Overall, while the tutors at U.C. Davis found creative ways to leverage technology to connect and humanize their time with tutees, the time spent online made each tutor realize that much of their work as a tutor was emotional work— work that was made more difficult and more distant by their own fatigue. As one said, “I realize now that like 25% of this work is coaching and connecting with the person”.
Digital Consultations in a Post-Covid World
The dramatic shifts that occurred do to the Covid-19 pandemic are likely to have long-lasting effects on how GWFs conduct consultations in the future. Each GWF who was interviewed commented that while the transition was difficult to manage initially, the Zoom consultations were a welcome, flexible alternative to solely offering in-person consultations, suggesting that this could be a complimentary offering to in-person consultations in the future. As such, the lessons learned by the inaugural GWF digital consultations will be invaluable in assuring that future digital sessions are productive for both the GWF and consultee and that some semblance of the emotional connection between tutor and tutee is maintained.
References
Blau, I., & Caspi, A. (2009). What type of collaboration helps? Psychological ownership, perceived learning and outcome quality of collaboration using Google Docs. In Proceedings of the Chais conference on instructional technologies research (Vol. 12, No. 1, pp. 48-55).
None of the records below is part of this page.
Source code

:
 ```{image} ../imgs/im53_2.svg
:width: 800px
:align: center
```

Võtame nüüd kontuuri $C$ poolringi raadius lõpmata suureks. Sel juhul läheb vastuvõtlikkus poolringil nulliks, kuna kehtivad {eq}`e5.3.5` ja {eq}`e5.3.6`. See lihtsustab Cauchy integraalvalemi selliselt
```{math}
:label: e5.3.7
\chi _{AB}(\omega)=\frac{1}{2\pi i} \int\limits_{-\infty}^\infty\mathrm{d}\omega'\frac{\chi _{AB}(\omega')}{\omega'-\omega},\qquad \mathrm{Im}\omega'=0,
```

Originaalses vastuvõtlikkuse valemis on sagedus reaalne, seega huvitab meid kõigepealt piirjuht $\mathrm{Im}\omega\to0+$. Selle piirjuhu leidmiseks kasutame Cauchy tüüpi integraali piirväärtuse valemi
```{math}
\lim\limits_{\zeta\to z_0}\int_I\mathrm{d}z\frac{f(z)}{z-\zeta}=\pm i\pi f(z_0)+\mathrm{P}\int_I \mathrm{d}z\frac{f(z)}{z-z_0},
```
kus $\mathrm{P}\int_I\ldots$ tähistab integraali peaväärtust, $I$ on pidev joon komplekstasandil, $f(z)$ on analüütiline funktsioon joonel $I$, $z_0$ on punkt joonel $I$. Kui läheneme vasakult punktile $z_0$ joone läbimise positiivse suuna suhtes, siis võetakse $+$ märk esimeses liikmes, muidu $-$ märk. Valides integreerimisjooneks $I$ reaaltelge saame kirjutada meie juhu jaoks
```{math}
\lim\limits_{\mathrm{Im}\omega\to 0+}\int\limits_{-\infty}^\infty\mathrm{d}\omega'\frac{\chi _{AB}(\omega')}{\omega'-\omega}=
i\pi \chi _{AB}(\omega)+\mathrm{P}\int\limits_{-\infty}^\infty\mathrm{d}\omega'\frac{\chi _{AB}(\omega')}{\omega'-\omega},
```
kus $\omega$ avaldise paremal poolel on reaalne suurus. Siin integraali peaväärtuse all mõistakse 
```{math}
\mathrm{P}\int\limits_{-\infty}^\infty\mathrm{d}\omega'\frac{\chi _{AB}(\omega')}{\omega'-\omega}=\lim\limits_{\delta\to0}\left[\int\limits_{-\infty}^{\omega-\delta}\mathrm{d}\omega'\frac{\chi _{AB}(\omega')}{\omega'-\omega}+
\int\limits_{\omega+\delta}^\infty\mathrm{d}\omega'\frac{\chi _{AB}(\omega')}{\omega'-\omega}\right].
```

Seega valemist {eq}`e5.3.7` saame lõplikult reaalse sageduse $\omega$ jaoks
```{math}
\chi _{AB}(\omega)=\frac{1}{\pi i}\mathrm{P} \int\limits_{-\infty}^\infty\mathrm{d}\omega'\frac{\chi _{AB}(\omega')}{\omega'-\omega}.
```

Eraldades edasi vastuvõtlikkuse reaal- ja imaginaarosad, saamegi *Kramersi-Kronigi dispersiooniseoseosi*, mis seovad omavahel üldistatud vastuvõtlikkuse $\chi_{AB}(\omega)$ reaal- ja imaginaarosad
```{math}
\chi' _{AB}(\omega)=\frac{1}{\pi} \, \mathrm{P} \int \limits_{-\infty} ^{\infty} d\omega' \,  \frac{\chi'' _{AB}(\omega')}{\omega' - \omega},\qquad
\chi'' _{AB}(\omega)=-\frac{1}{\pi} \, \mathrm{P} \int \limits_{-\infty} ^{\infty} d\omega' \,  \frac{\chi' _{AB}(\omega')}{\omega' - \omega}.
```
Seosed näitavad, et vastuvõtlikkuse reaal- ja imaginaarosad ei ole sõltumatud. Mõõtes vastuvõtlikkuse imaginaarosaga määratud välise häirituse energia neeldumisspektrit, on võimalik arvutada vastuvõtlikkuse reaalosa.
Driscoll, D. L., & Wells, J. (2020). Tutoring the whole person: Supporting emotional development in writers and tutprs. Praxis, 17(3).
Liu, S. H. J., & Lan, Y. J. (2016). Social constructivist approach to web-based EFL learning: Collaboration, motivation, and perception on the use of Google docs. Educational Technology & Society, 19(1), 171-186.
Oweidat, L., & McDermott, L. (2017). Neither brave nor safe: Interventions in empathy for tutor training. The Peer Review, 1(2).
Perry, A. (2016). Training for Triggers: Helping Writing Center Consultants Navigate Emotional Sessions. In Composition Forum (Vol. 34). Association of Teachers of Advanced Composition.